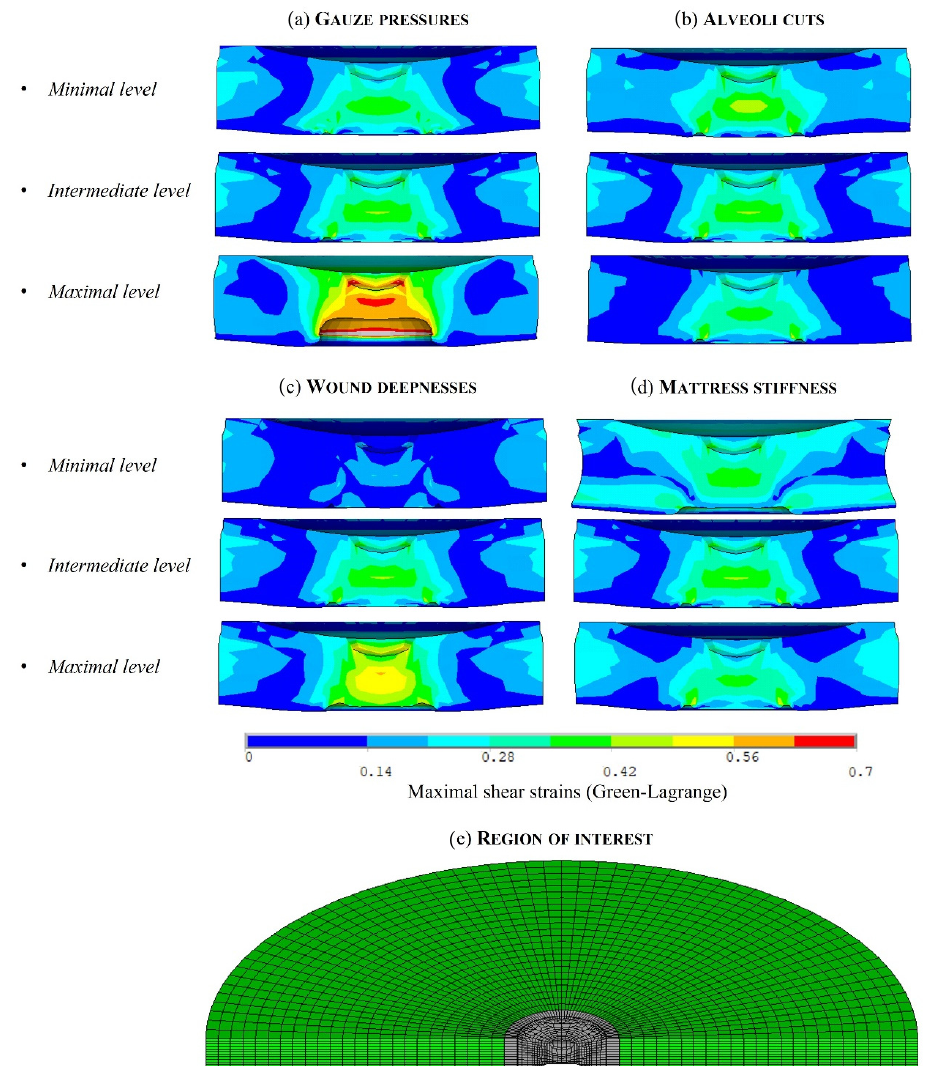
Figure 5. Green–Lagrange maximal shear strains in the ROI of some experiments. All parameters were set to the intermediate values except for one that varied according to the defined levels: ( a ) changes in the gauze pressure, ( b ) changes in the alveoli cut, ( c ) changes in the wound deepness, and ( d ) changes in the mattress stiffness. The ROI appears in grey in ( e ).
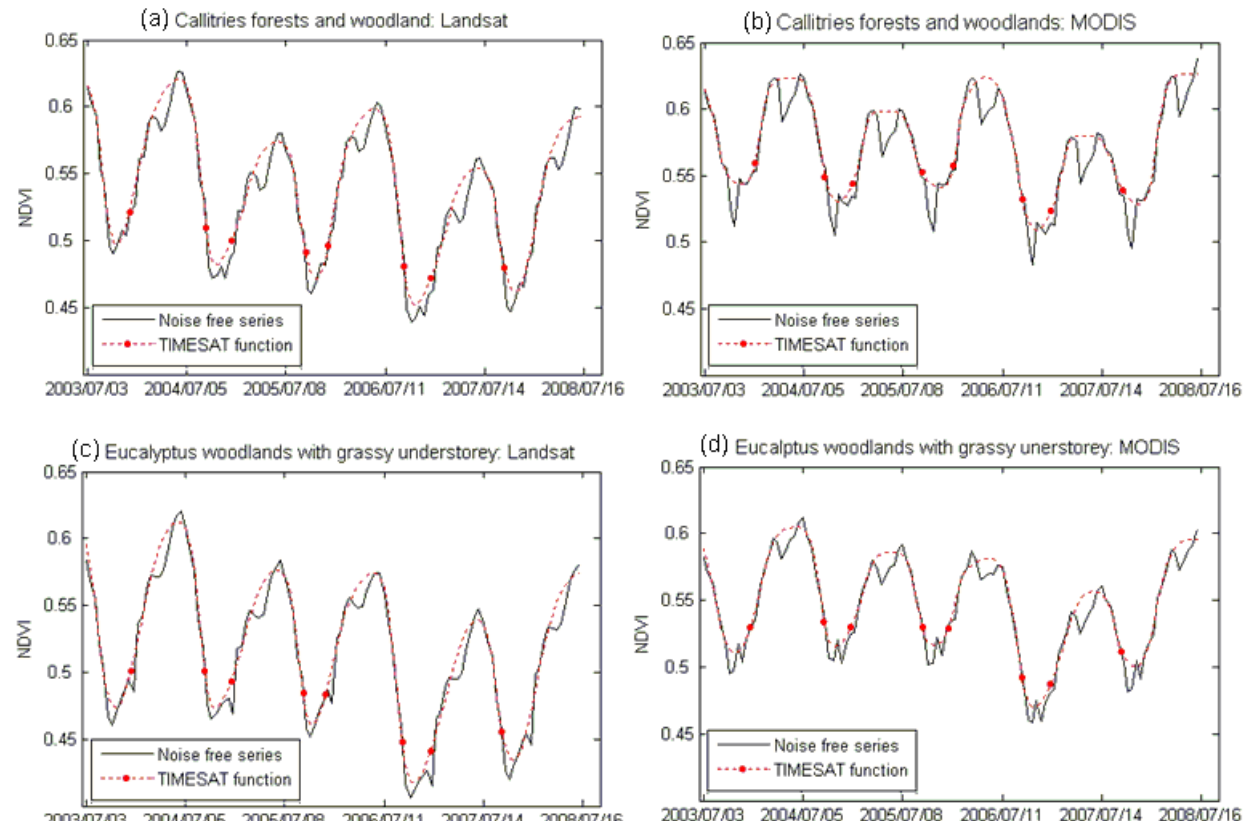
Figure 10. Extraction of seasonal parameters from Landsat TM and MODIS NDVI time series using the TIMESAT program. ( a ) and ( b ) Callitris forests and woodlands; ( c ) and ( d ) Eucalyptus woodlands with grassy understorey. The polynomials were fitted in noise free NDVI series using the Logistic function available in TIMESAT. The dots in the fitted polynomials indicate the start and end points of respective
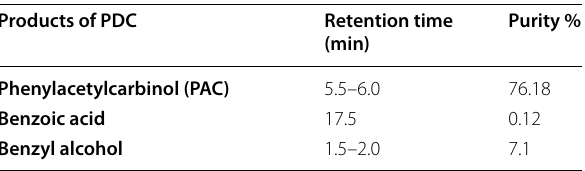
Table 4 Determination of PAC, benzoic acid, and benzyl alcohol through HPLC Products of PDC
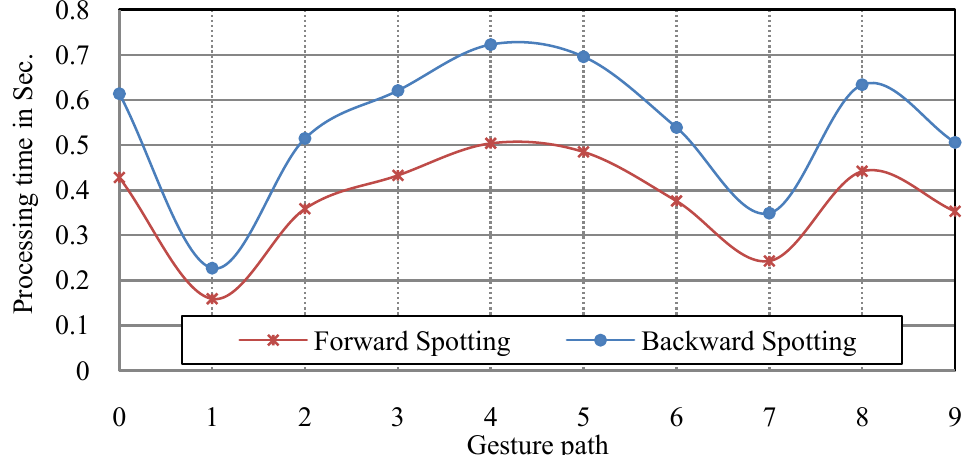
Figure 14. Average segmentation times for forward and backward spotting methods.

---

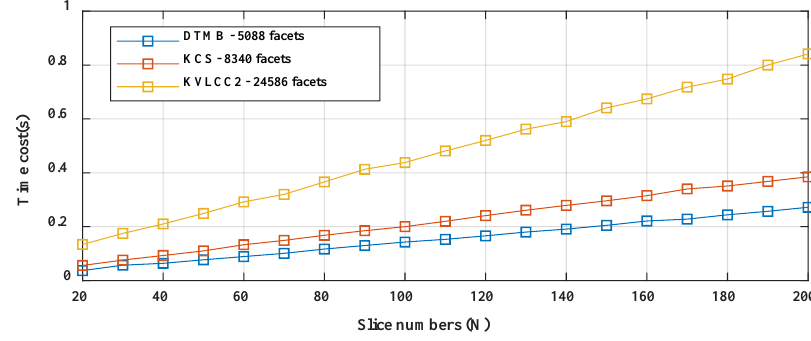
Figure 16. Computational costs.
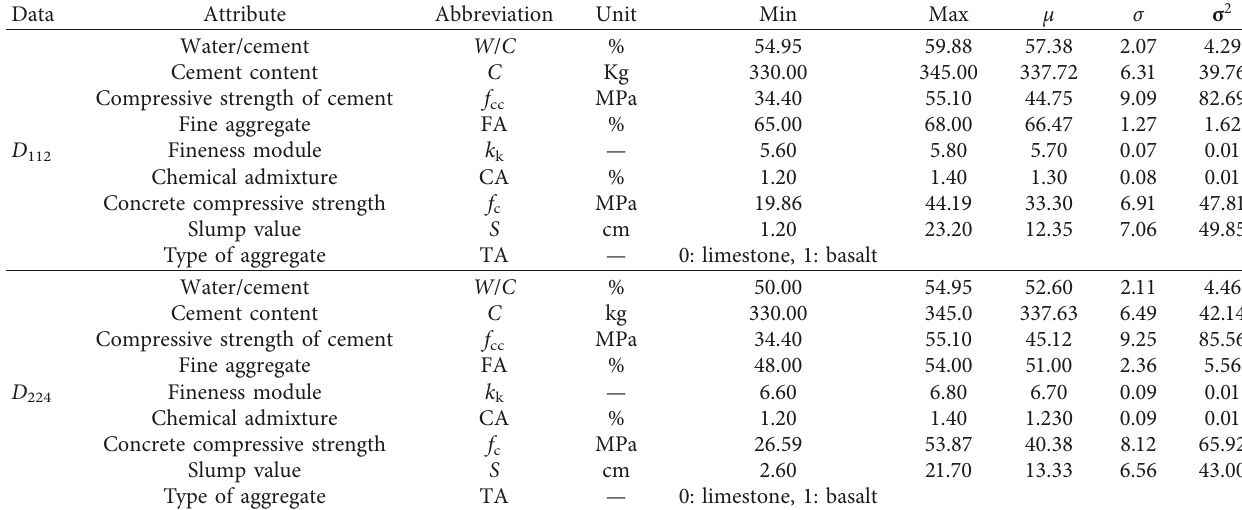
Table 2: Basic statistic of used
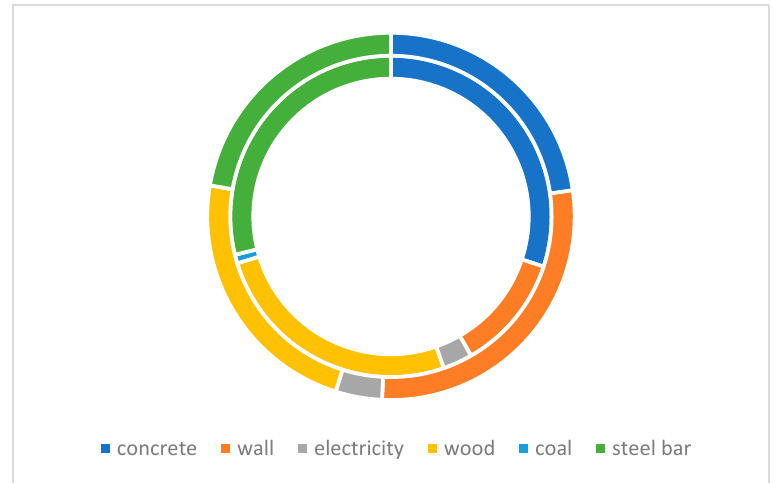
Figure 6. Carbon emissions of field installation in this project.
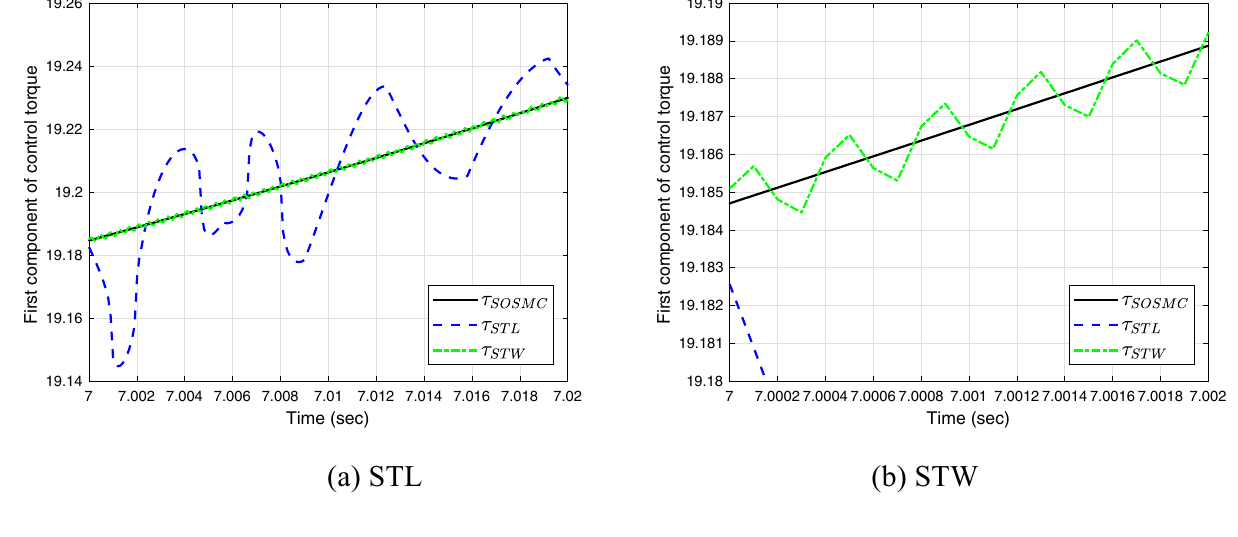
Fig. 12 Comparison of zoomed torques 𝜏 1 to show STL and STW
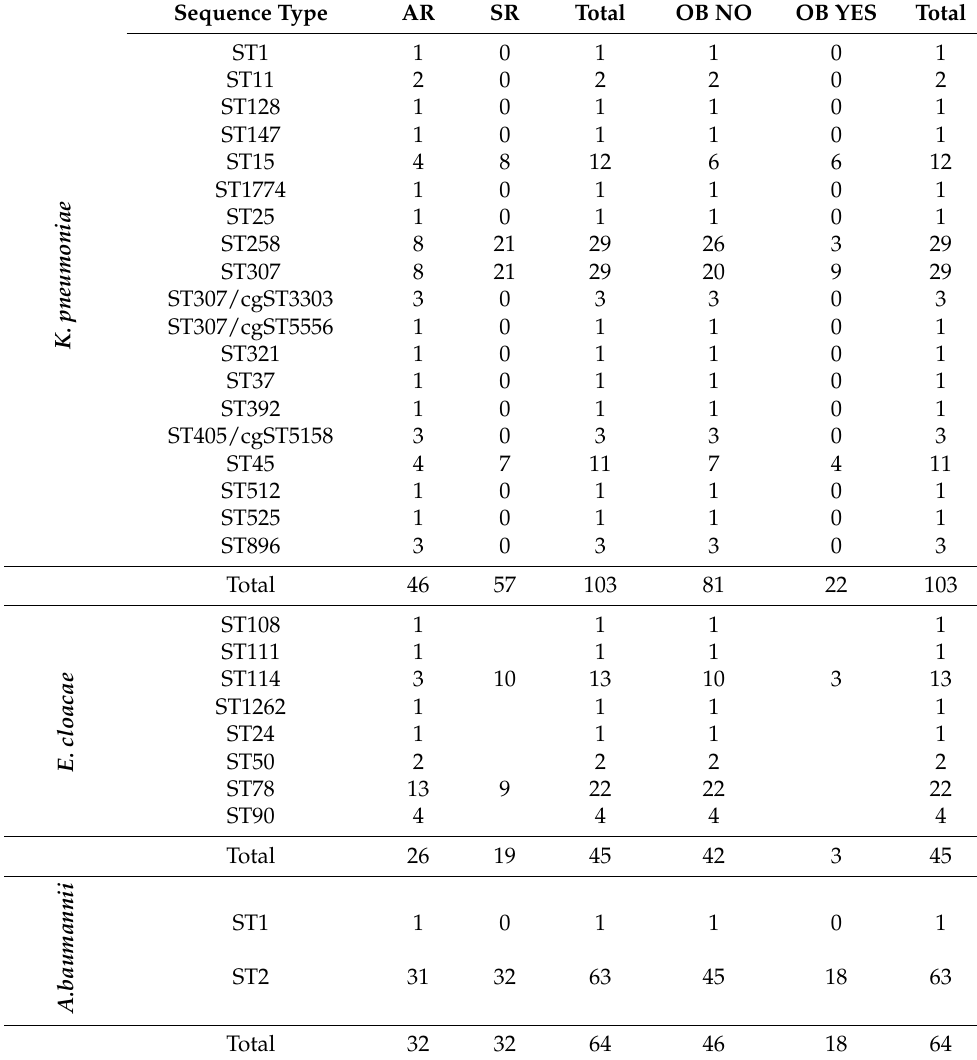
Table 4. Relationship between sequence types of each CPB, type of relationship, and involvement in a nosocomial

--

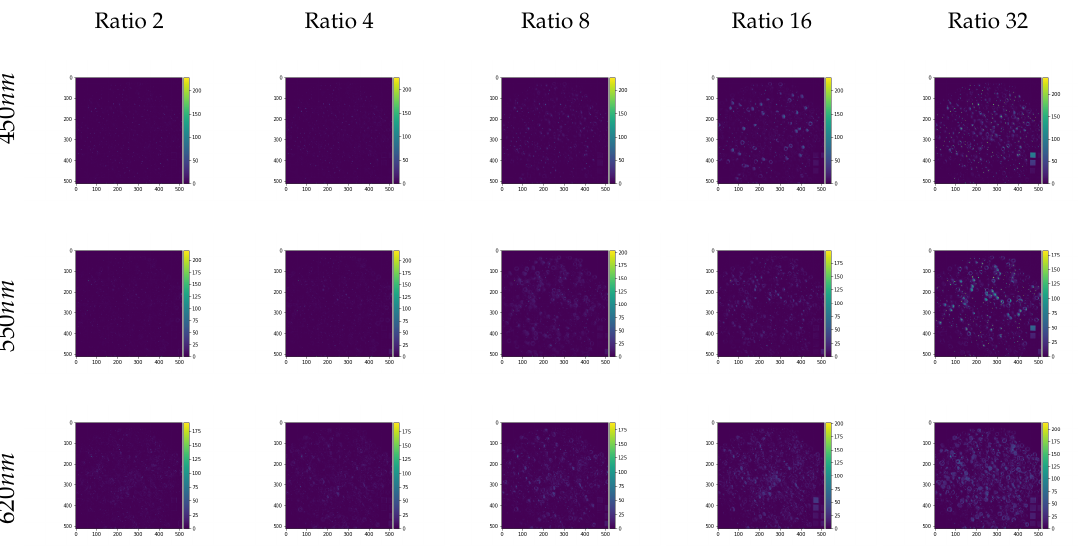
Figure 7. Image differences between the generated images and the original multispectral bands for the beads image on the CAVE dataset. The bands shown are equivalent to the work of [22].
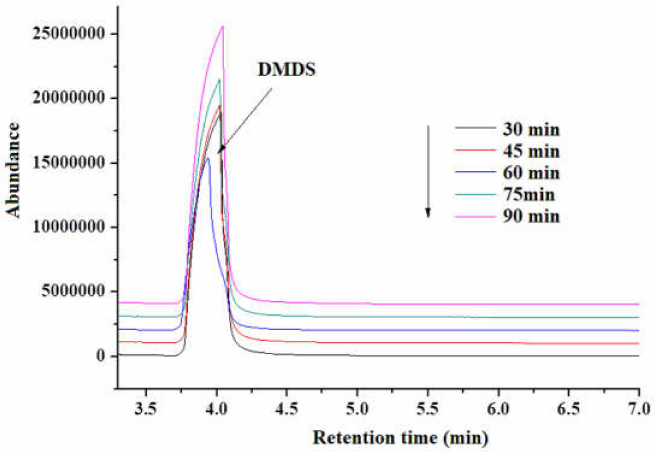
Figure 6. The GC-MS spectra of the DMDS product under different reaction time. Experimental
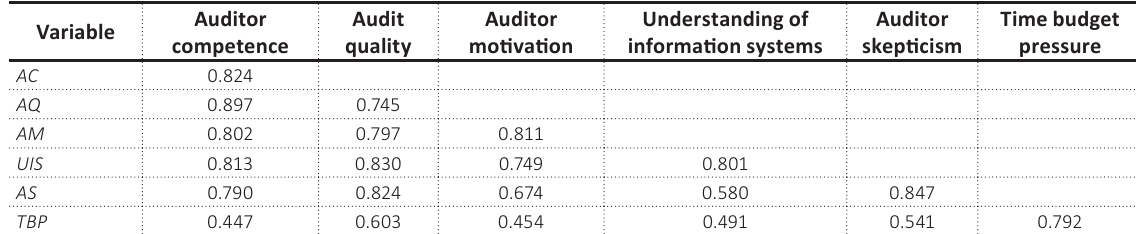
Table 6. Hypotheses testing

WORK TASK: Please copy every line of the records above in which "Table" appears.

ANSWER BOX:
Table 4 Determination of PAC, benzoic acid, and benzyl alcohol through HPLC Products of PDC
Table 2: Basic statistic of used
Table 4. Relationship between sequence types of each CPB, type of relationship, and involvement in a nosocomial
Table 6. Hypotheses testing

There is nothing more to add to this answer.